Beautybrains In the study, 10 men and 10 women looked at images of modern and classic paintings, as well as photographs of landscapes, artifacts and urban scenes. The researchers recorded their reactions with a magnetoencephalograph, which monitors real-time neural activity by measuring magnetic fields generated by electrical currents in the brain.

(To avoid confounding by romantic regions of the brain, close-up images of people were not included.)

The subjects varied as to what they considered beautiful, but brain patterns were consistent: coordinate-processing activation in both men and women, and category-processing in only women.

These differences do not seem to translate into differences in the actual experience of beauty. In earlier research, said Cela-Conde, both men and women describe beauty as being “original, interesting and pleasant.”

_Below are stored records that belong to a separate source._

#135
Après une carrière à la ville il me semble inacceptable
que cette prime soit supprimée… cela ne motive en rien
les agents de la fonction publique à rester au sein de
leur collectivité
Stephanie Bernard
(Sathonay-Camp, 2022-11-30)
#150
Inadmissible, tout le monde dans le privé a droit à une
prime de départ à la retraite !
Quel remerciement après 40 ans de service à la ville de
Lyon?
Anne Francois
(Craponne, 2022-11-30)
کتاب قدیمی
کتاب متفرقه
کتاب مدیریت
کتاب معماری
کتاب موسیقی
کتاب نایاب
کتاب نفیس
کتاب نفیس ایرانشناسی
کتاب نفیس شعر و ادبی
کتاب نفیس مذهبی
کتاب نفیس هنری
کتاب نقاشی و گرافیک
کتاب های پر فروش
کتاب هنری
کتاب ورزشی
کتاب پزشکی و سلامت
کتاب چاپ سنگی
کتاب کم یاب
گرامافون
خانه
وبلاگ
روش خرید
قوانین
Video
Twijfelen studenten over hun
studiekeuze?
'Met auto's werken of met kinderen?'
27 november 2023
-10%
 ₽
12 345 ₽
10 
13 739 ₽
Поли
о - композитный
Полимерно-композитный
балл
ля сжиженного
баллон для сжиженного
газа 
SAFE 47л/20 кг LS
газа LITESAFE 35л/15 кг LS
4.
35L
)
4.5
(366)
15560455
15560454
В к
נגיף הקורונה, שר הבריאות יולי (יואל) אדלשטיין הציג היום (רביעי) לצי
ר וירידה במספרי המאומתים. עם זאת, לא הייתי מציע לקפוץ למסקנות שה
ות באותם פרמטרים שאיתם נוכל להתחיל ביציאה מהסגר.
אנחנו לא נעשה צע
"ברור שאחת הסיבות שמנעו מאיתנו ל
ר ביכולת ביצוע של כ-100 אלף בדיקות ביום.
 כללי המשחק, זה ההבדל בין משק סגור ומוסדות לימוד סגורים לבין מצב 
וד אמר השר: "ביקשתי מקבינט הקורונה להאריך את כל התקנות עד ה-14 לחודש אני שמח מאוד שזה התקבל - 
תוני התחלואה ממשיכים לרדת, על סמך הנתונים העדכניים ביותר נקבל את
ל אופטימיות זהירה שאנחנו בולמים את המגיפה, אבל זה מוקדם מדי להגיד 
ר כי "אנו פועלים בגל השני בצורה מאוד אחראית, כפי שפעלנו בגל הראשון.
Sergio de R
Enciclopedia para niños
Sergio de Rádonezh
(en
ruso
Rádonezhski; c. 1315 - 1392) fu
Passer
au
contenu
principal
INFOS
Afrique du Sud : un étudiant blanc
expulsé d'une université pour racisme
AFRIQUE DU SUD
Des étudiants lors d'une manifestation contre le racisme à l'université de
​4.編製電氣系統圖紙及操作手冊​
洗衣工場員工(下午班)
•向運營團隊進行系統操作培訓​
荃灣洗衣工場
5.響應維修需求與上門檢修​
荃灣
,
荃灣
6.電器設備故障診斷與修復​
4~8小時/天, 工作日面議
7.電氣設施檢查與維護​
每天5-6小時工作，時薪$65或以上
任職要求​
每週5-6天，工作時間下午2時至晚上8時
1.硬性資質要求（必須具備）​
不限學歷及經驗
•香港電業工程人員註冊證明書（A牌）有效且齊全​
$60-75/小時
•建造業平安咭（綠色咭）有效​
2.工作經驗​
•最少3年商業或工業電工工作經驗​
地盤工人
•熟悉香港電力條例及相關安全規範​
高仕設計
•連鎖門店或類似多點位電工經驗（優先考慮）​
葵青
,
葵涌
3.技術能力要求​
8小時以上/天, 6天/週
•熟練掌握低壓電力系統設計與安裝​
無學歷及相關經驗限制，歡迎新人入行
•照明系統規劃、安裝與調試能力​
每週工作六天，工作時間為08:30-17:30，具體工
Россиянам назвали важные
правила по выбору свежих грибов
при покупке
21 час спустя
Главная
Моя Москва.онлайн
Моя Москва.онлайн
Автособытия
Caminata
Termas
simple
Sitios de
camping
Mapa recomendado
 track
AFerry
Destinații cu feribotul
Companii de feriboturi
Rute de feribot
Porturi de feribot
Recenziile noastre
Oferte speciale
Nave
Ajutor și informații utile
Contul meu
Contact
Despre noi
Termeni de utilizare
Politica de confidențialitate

However, as the differences were expressed only in response to images the subjects found to be beautiful, they do not seem to reflect a general sex-based difference in perception.

As the brain regions involved are far more developed in humans than chimpanzees — our closest living relative — Cela-Conde’s team suspects that the differences are rooted in early hominid divisions between men and women.

Another possible explanation is language-based: Coordinate-reading brain systems are less activated by linguistic communication than categorical systems.

The differences observed in the study would then originate in another sex-based difference, albeit an arguable one: Women are especially talkative.

Citation: “Sex-related similarities and differences in the neural correlates of beauty.” Camilo J. Cela-Conde, Francisco J. Ayala, Enric Munar, Fernando Maestu, Marcos Nadal, Miguel A. Capo, David del Río, Juan J. Lopez-Ibor, Tomas Ortiz, Claudio Mirasso, and Gisele Marty. Proceedings of the National Academy of Sciences, Vol. 106, No.8, Feb. 23, 2009.